━━━ Input data

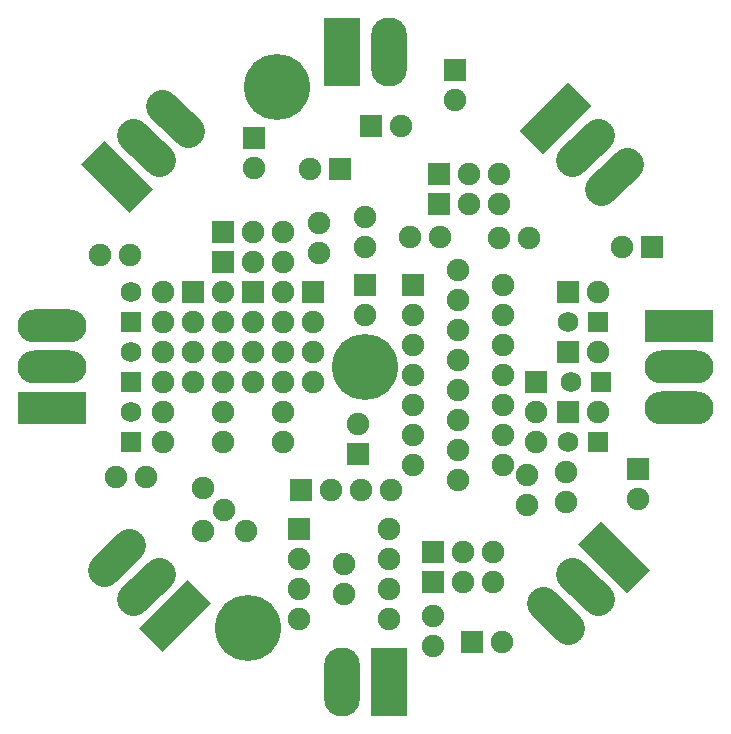
<source format=gbs>
G04 (created by PCBNEW-RS274X (2012-apr-16-27)-stable) date Mon 30 Jun 2014 11:26:30 PM CST*
G01*
G70*
G90*
%MOIN*%
G04 Gerber Fmt 3.4, Leading zero omitted, Abs format*
%FSLAX34Y34*%
G04 APERTURE LIST*
%ADD10C,0.006000*%
%ADD11C,0.075000*%
%ADD12R,0.075000X0.075000*%
%ADD13C,0.220000*%
%ADD14R,0.068000X0.068000*%
%ADD15C,0.068000*%
%ADD16R,0.120000X0.230000*%
%ADD17O,0.120000X0.230000*%
%ADD18C,0.110000*%
%ADD19R,0.230000X0.110000*%
%ADD20O,0.230000X0.110000*%
G04 APERTURE END LIST*
G54D10*
G54D11*
X42093Y-44043D03*
X42800Y-44750D03*
X43507Y-45457D03*
X42093Y-45457D03*
G54D12*
X54250Y-37500D03*
G54D11*
X55250Y-37500D03*
G54D12*
X54250Y-41500D03*
G54D11*
X55250Y-41500D03*
G54D12*
X47500Y-37250D03*
G54D11*
X47500Y-38250D03*
G54D12*
X45300Y-45400D03*
G54D11*
X45300Y-46400D03*
X45300Y-47400D03*
X45300Y-48400D03*
X48300Y-48400D03*
X48300Y-47400D03*
X48300Y-46400D03*
X48300Y-45400D03*
G54D12*
X49100Y-37250D03*
G54D11*
X49100Y-38250D03*
X49100Y-39250D03*
X49100Y-40250D03*
X49100Y-41250D03*
X49100Y-42250D03*
X49100Y-43250D03*
X52100Y-43250D03*
X52100Y-42250D03*
X52100Y-41250D03*
X52100Y-40250D03*
X52100Y-39250D03*
X52100Y-38250D03*
X52100Y-37250D03*
X49750Y-48300D03*
X49750Y-49300D03*
X46800Y-46550D03*
X46800Y-47550D03*
X50600Y-36750D03*
X50600Y-37750D03*
X50600Y-41750D03*
X50600Y-40750D03*
X50600Y-42750D03*
X50600Y-43750D03*
X50600Y-39750D03*
X50600Y-38750D03*
X49000Y-35650D03*
X50000Y-35650D03*
X52950Y-35700D03*
X51950Y-35700D03*
X52900Y-44600D03*
X52900Y-43600D03*
X54200Y-44500D03*
X54200Y-43500D03*
X39650Y-36250D03*
X38650Y-36250D03*
X45950Y-36200D03*
X45950Y-35200D03*
X47500Y-36000D03*
X47500Y-35000D03*
X56600Y-44400D03*
G54D12*
X56600Y-43400D03*
G54D11*
X40200Y-43650D03*
X39200Y-43650D03*
G54D13*
X47500Y-40000D03*
G54D14*
X55250Y-42500D03*
G54D15*
X54250Y-42500D03*
G54D14*
X39700Y-42500D03*
G54D15*
X39700Y-41500D03*
G54D14*
X55350Y-40500D03*
G54D15*
X54350Y-40500D03*
G54D14*
X39700Y-40500D03*
G54D15*
X39700Y-39500D03*
G54D14*
X55250Y-38500D03*
G54D15*
X54250Y-38500D03*
G54D14*
X39700Y-38500D03*
G54D15*
X39700Y-37500D03*
G54D11*
X40750Y-38500D03*
X40750Y-37500D03*
X42750Y-38500D03*
X42750Y-37500D03*
X44750Y-38500D03*
X44750Y-37500D03*
X40750Y-40500D03*
X40750Y-39500D03*
X42750Y-40500D03*
X42750Y-39500D03*
X44750Y-40500D03*
X44750Y-39500D03*
X40750Y-42500D03*
X40750Y-41500D03*
X42750Y-42500D03*
X42750Y-41500D03*
X44750Y-42500D03*
X44750Y-41500D03*
X52050Y-49150D03*
G54D12*
X51050Y-49150D03*
G54D11*
X45650Y-33400D03*
G54D12*
X46650Y-33400D03*
G54D11*
X43800Y-33350D03*
G54D12*
X43800Y-32350D03*
G54D11*
X47250Y-41900D03*
G54D12*
X47250Y-42900D03*
G54D11*
X50500Y-31100D03*
G54D12*
X50500Y-30100D03*
G54D11*
X48700Y-31950D03*
G54D12*
X47700Y-31950D03*
G54D11*
X56050Y-36000D03*
G54D12*
X57050Y-36000D03*
X54250Y-39500D03*
G54D11*
X55250Y-39500D03*
G54D13*
X44550Y-30650D03*
X43600Y-48700D03*
G54D12*
X45750Y-37500D03*
G54D11*
X45750Y-38500D03*
X45750Y-39500D03*
X45750Y-40500D03*
G54D12*
X43750Y-37500D03*
G54D11*
X43750Y-38500D03*
X43750Y-39500D03*
X43750Y-40500D03*
G54D12*
X45350Y-44100D03*
G54D11*
X46350Y-44100D03*
X47350Y-44100D03*
X48350Y-44100D03*
G54D12*
X41750Y-37500D03*
G54D11*
X41750Y-38500D03*
X41750Y-39500D03*
X41750Y-40500D03*
G54D16*
X48280Y-50500D03*
G54D17*
X46720Y-50500D03*
G54D16*
X46720Y-29500D03*
G54D17*
X48280Y-29500D03*
G54D10*
G36*
X42358Y-47868D02*
X40732Y-49494D01*
X39954Y-48716D01*
X41580Y-47090D01*
X42358Y-47868D01*
X42358Y-47868D01*
G37*
G54D18*
X39758Y-47742D02*
X40606Y-46894D01*
X38784Y-46768D02*
X39632Y-45920D01*
G54D19*
X37050Y-41378D03*
G54D20*
X37050Y-40000D03*
X37050Y-38622D03*
G54D10*
G36*
X39632Y-34858D02*
X38006Y-33232D01*
X38784Y-32454D01*
X40410Y-34080D01*
X39632Y-34858D01*
X39632Y-34858D01*
G37*
G54D18*
X39758Y-32258D02*
X40606Y-33106D01*
X40732Y-31284D02*
X41580Y-32132D01*
G54D10*
G36*
X52642Y-32132D02*
X54268Y-30506D01*
X55046Y-31284D01*
X53420Y-32910D01*
X52642Y-32132D01*
X52642Y-32132D01*
G37*
G54D18*
X55242Y-32258D02*
X54394Y-33106D01*
X56216Y-33232D02*
X55368Y-34080D01*
G54D19*
X57950Y-38622D03*
G54D20*
X57950Y-40000D03*
X57950Y-41378D03*
G54D10*
G36*
X55368Y-45142D02*
X56994Y-46768D01*
X56216Y-47546D01*
X54590Y-45920D01*
X55368Y-45142D01*
X55368Y-45142D01*
G37*
G54D18*
X55242Y-47742D02*
X54394Y-46894D01*
X54268Y-48716D02*
X53420Y-47868D01*
G54D12*
X49950Y-34550D03*
G54D11*
X50950Y-34550D03*
X51950Y-34550D03*
G54D12*
X49950Y-33550D03*
G54D11*
X50950Y-33550D03*
X51950Y-33550D03*
G54D12*
X42750Y-36500D03*
G54D11*
X43750Y-36500D03*
X44750Y-36500D03*
G54D12*
X42750Y-35500D03*
G54D11*
X43750Y-35500D03*
X44750Y-35500D03*
G54D12*
X49750Y-46150D03*
G54D11*
X50750Y-46150D03*
X51750Y-46150D03*
G54D12*
X49750Y-47150D03*
G54D11*
X50750Y-47150D03*
X51750Y-47150D03*
G54D12*
X53200Y-40500D03*
G54D11*
X53200Y-41500D03*
X53200Y-42500D03*
M02*

</source>
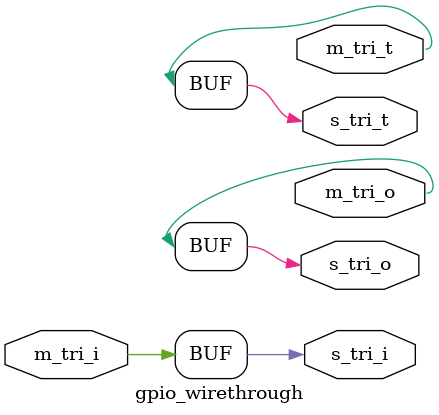
<source format=v>
module gpio_wirethrough
#(
parameter integer C_TRI_T_WIDTH = 1,
parameter integer C_HAS_TRI_T = 1,
parameter integer C_TRI_O_WIDTH = 1,
parameter integer C_HAS_TRI_O = 1,
parameter integer C_TRI_I_WIDTH = 1,
parameter integer C_HAS_TRI_I = 1
)
(
(* X_INTERFACE_INFO = "xilinx.com:interface:gpio_rtl:1.0 M_GPIO TRI_T " *)
 output wire [((C_TRI_T_WIDTH>0)?C_TRI_T_WIDTH:1)-1:0] m_tri_t,
(* X_INTERFACE_INFO = "xilinx.com:interface:gpio_rtl:1.0 M_GPIO TRI_O " *)
 output wire [((C_TRI_O_WIDTH>0)?C_TRI_O_WIDTH:1)-1:0] m_tri_o,
(* X_INTERFACE_INFO = "xilinx.com:interface:gpio_rtl:1.0 M_GPIO TRI_I " *)
 input wire [((C_TRI_I_WIDTH>0)?C_TRI_I_WIDTH:1)-1:0] m_tri_i,
(* X_INTERFACE_INFO = "xilinx.com:interface:gpio_rtl:1.0 S_GPIO TRI_T " *)
output wire [((C_TRI_T_WIDTH>0)?C_TRI_T_WIDTH:1)-1:0] s_tri_t,
(* X_INTERFACE_INFO = "xilinx.com:interface:gpio_rtl:1.0 S_GPIO TRI_O " *)
output wire [((C_TRI_O_WIDTH>0)?C_TRI_O_WIDTH:1)-1:0] s_tri_o,
(* X_INTERFACE_INFO = "xilinx.com:interface:gpio_rtl:1.0 S_GPIO TRI_I " *)
output wire [((C_TRI_I_WIDTH>0)?C_TRI_I_WIDTH:1)-1:0] s_tri_i
);
assign m_tri_t = s_tri_t;
assign m_tri_o = s_tri_o;
assign s_tri_i = m_tri_i;
endmodule

</source>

━━━━━━

▸ **Job item**
Using the data above, repeat exactly the lines that begin at the line with "X42093Y-44043D03*" and end at the line with "X40750Y-40500D03*", both ends included.

▸ **Response area**
X42093Y-44043D03*
X42800Y-44750D03*
X43507Y-45457D03*
X42093Y-45457D03*
G54D12*
X54250Y-37500D03*
G54D11*
X55250Y-37500D03*
G54D12*
X54250Y-41500D03*
G54D11*
X55250Y-41500D03*
G54D12*
X47500Y-37250D03*
G54D11*
X47500Y-38250D03*
G54D12*
X45300Y-45400D03*
G54D11*
X45300Y-46400D03*
X45300Y-47400D03*
X45300Y-48400D03*
X48300Y-48400D03*
X48300Y-47400D03*
X48300Y-46400D03*
X48300Y-45400D03*
G54D12*
X49100Y-37250D03*
G54D11*
X49100Y-38250D03*
X49100Y-39250D03*
X49100Y-40250D03*
X49100Y-41250D03*
X49100Y-42250D03*
X49100Y-43250D03*
X52100Y-43250D03*
X52100Y-42250D03*
X52100Y-41250D03*
X52100Y-40250D03*
X52100Y-39250D03*
X52100Y-38250D03*
X52100Y-37250D03*
X49750Y-48300D03*
X49750Y-49300D03*
X46800Y-46550D03*
X46800Y-47550D03*
X50600Y-36750D03*
X50600Y-37750D03*
X50600Y-41750D03*
X50600Y-40750D03*
X50600Y-42750D03*
X50600Y-43750D03*
X50600Y-39750D03*
X50600Y-38750D03*
X49000Y-35650D03*
X50000Y-35650D03*
X52950Y-35700D03*
X51950Y-35700D03*
X52900Y-44600D03*
X52900Y-43600D03*
X54200Y-44500D03*
X54200Y-43500D03*
X39650Y-36250D03*
X38650Y-36250D03*
X45950Y-36200D03*
X45950Y-35200D03*
X47500Y-36000D03*
X47500Y-35000D03*
X56600Y-44400D03*
G54D12*
X56600Y-43400D03*
G54D11*
X40200Y-43650D03*
X39200Y-43650D03*
G54D13*
X47500Y-40000D03*
G54D14*
X55250Y-42500D03*
G54D15*
X54250Y-42500D03*
G54D14*
X39700Y-42500D03*
G54D15*
X39700Y-41500D03*
G54D14*
X55350Y-40500D03*
G54D15*
X54350Y-40500D03*
G54D14*
X39700Y-40500D03*
G54D15*
X39700Y-39500D03*
G54D14*
X55250Y-38500D03*
G54D15*
X54250Y-38500D03*
G54D14*
X39700Y-38500D03*
G54D15*
X39700Y-37500D03*
G54D11*
X40750Y-38500D03*
X40750Y-37500D03*
X42750Y-38500D03*
X42750Y-37500D03*
X44750Y-38500D03*
X44750Y-37500D03*
X40750Y-40500D03*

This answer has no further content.